(Beginning of Data)

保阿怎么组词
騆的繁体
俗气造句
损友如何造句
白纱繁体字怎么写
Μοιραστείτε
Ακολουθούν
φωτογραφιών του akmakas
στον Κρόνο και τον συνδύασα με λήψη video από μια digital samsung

(End of Data)
(Beginning of Data)

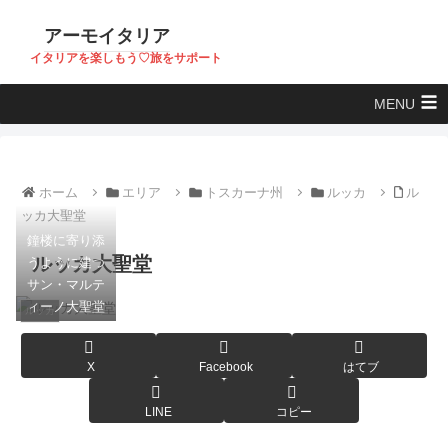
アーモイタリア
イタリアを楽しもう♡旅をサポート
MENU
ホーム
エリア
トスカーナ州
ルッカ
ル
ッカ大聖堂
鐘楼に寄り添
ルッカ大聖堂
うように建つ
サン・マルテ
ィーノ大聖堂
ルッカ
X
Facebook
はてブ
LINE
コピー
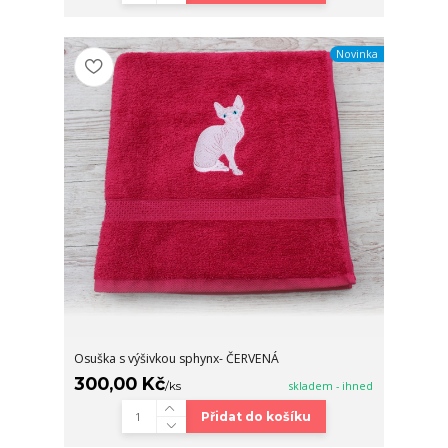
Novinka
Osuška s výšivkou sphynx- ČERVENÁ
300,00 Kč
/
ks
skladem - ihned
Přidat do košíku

(End of Data)
(Beginning of Data)

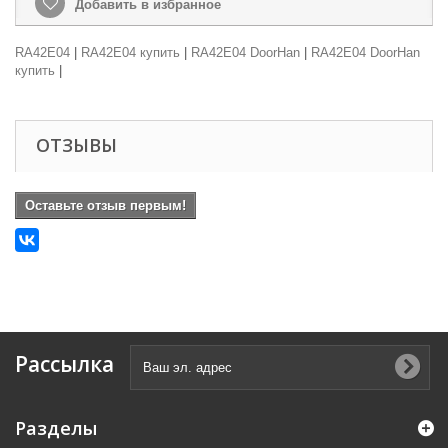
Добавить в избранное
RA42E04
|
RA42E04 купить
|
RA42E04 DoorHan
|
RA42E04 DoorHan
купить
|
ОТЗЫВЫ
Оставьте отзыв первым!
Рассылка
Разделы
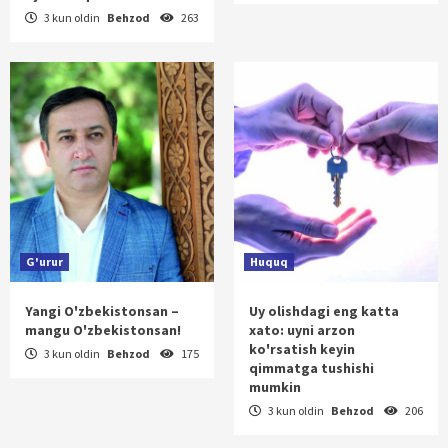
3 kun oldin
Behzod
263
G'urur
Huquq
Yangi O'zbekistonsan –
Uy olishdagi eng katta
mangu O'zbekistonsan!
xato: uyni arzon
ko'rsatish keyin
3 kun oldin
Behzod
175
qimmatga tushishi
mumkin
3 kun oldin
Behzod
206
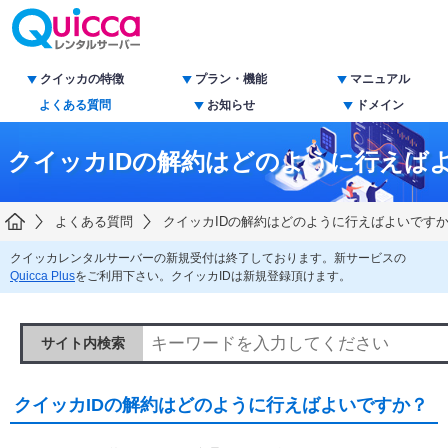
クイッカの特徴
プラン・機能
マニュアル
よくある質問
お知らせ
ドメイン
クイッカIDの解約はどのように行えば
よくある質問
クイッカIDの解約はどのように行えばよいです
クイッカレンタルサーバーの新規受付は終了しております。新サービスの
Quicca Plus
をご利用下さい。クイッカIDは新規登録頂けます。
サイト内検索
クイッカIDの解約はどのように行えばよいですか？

(End of Data)

What is being asked> Determine how many lines in the records include the word "zbekistonsan", and reply with that number alone.

Reply> 2